====== Data for review ======

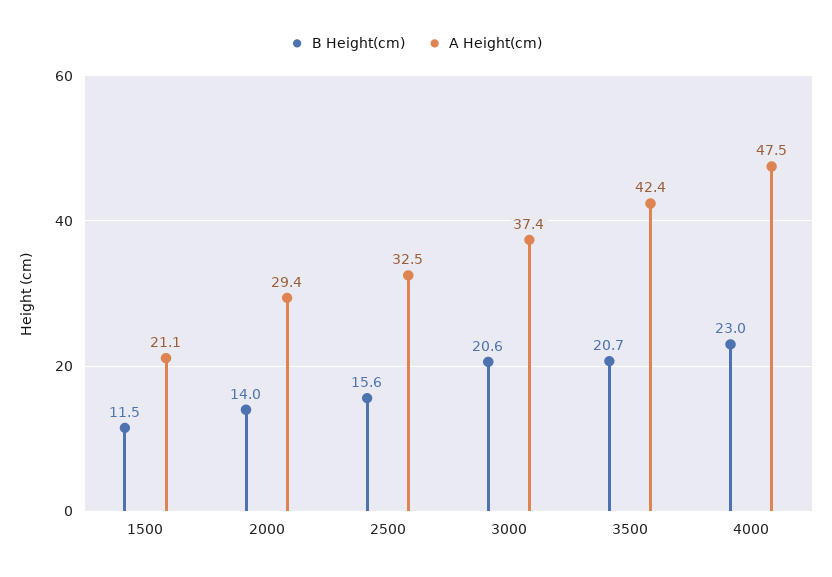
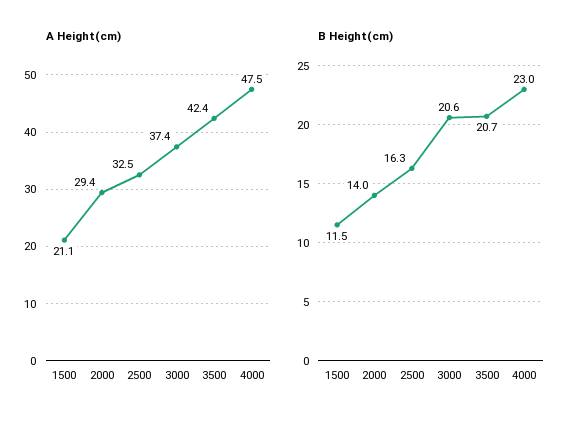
B Height(cm), 2500: 15.6 -> 16.3

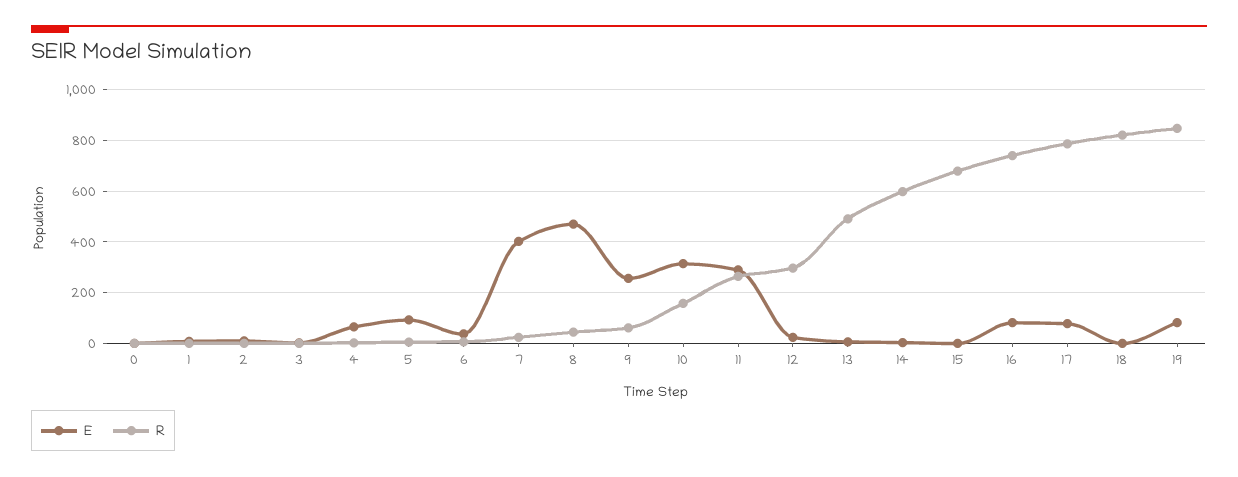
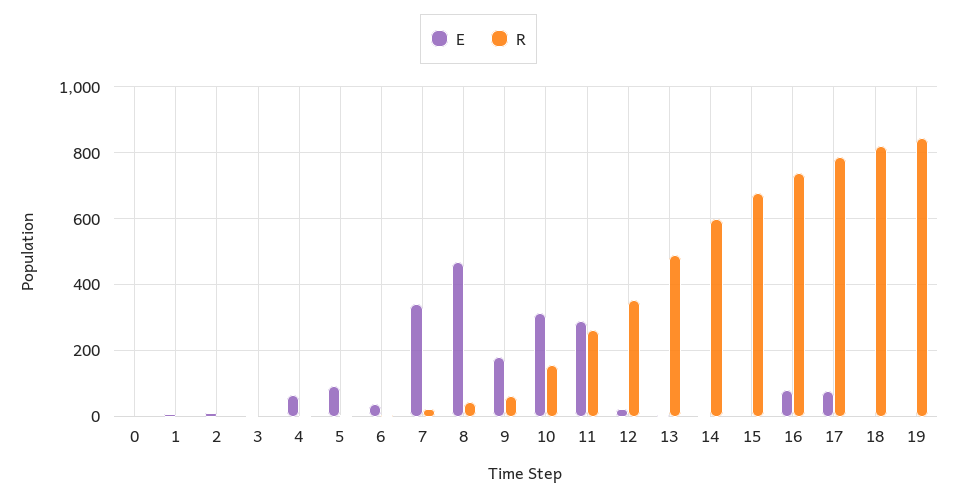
E, 7: 400 -> 340
E, 9: 250 -> 180
R, 12: 300 -> 360
E, 19: 75 -> 0

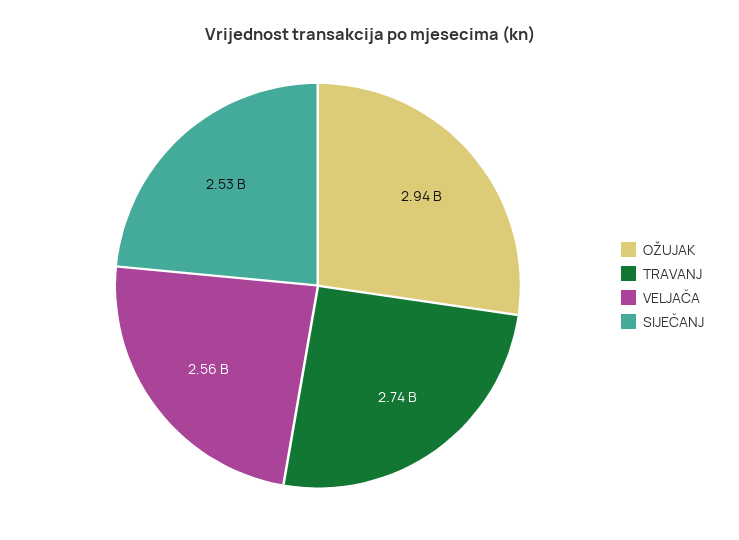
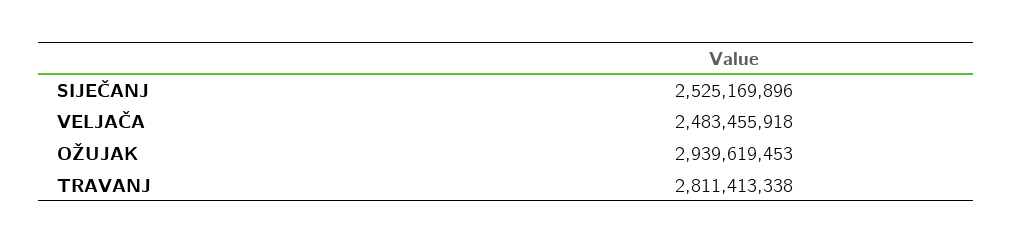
TRAVANJ: 2740000000 -> 2811413338
VELJAČA: 2560000000 -> 2483455918

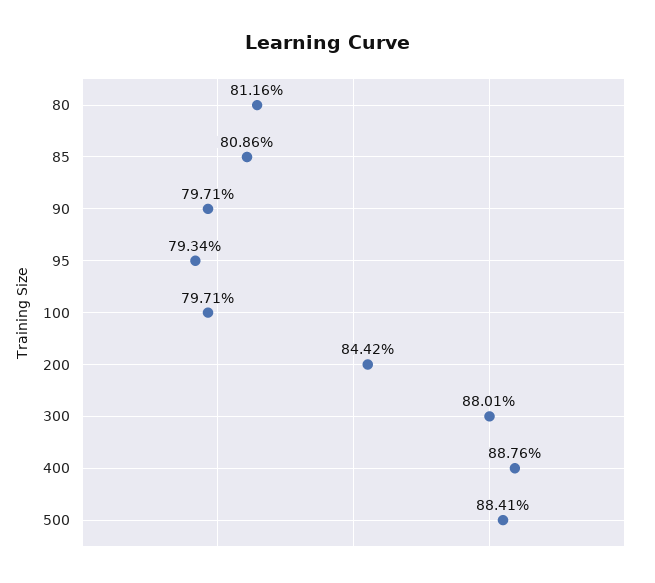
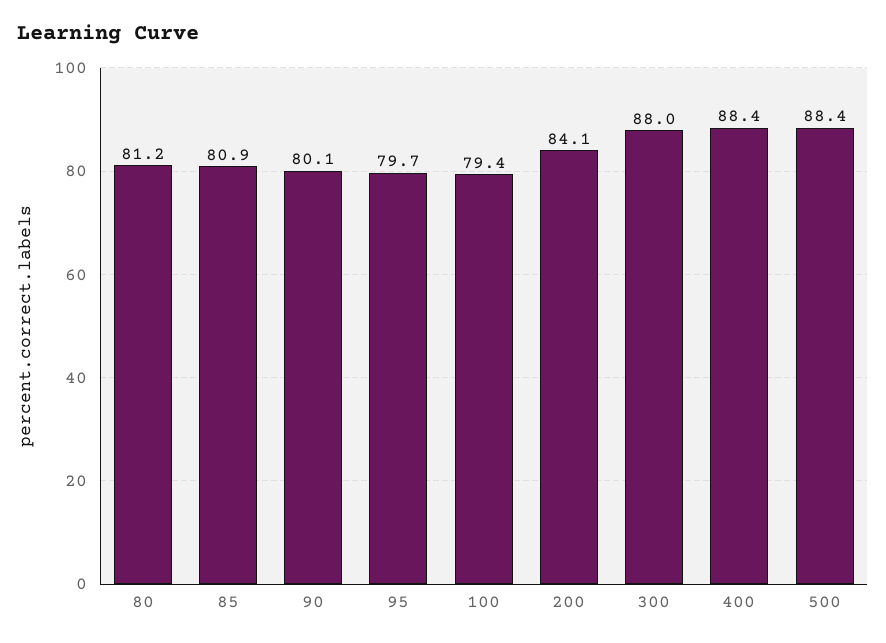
90: 79.71 -> 80.1
95: 79.34 -> 79.7
100: 79.71 -> 79.4
200: 84.42 -> 84.1
400: 88.76 -> 88.4

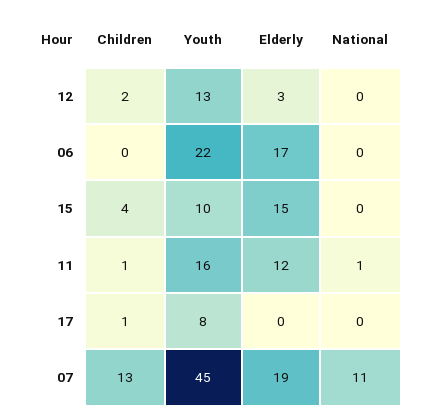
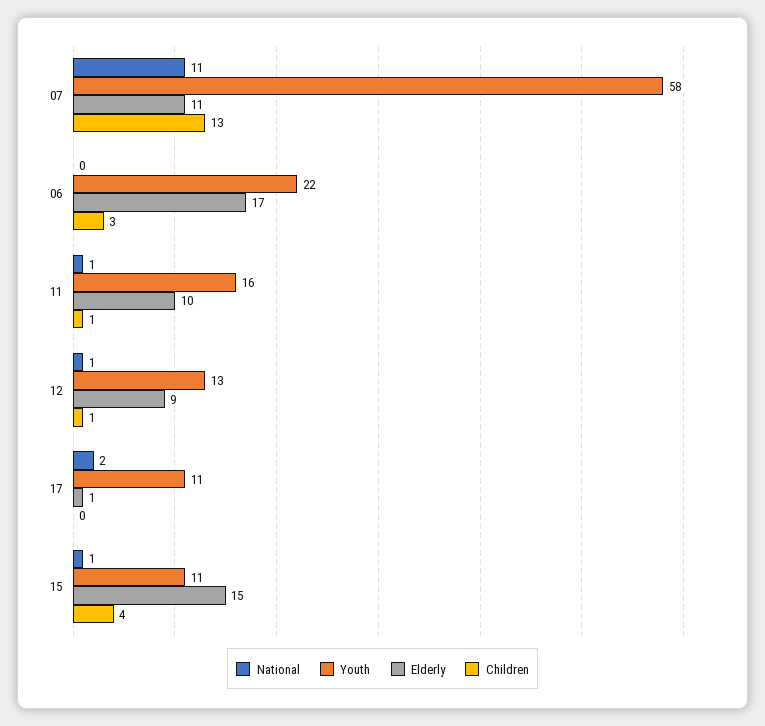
Children, 12: 2 -> 1
Elderly, 12: 3 -> 9
National, 12: 0 -> 1
Children, 06: 0 -> 3
Youth, 15: 10 -> 11
National, 15: 0 -> 1
Elderly, 11: 12 -> 10
Children, 17: 1 -> 0
Youth, 17: 8 -> 11
Elderly, 17: 0 -> 1
National, 17: 0 -> 2
Youth, 07: 45 -> 58
Elderly, 07: 19 -> 11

======

Omit every picture while printing the data word for word.

__Finished exercise__
B Height(cm), 2500: 15.6 -> 16.3

E, 7: 400 -> 340
E, 9: 250 -> 180
R, 12: 300 -> 360
E, 19: 75 -> 0

TRAVANJ: 2740000000 -> 2811413338
VELJAČA: 2560000000 -> 2483455918

90: 79.71 -> 80.1
95: 79.34 -> 79.7
100: 79.71 -> 79.4
200: 84.42 -> 84.1
400: 88.76 -> 88.4

Children, 12: 2 -> 1
Elderly, 12: 3 -> 9
National, 12: 0 -> 1
Children, 06: 0 -> 3
Youth, 15: 10 -> 11
National, 15: 0 -> 1
Elderly, 11: 12 -> 10
Children, 17: 1 -> 0
Youth, 17: 8 -> 11
Elderly, 17: 0 -> 1
National, 17: 0 -> 2
Youth, 07: 45 -> 58
Elderly, 07: 19 -> 11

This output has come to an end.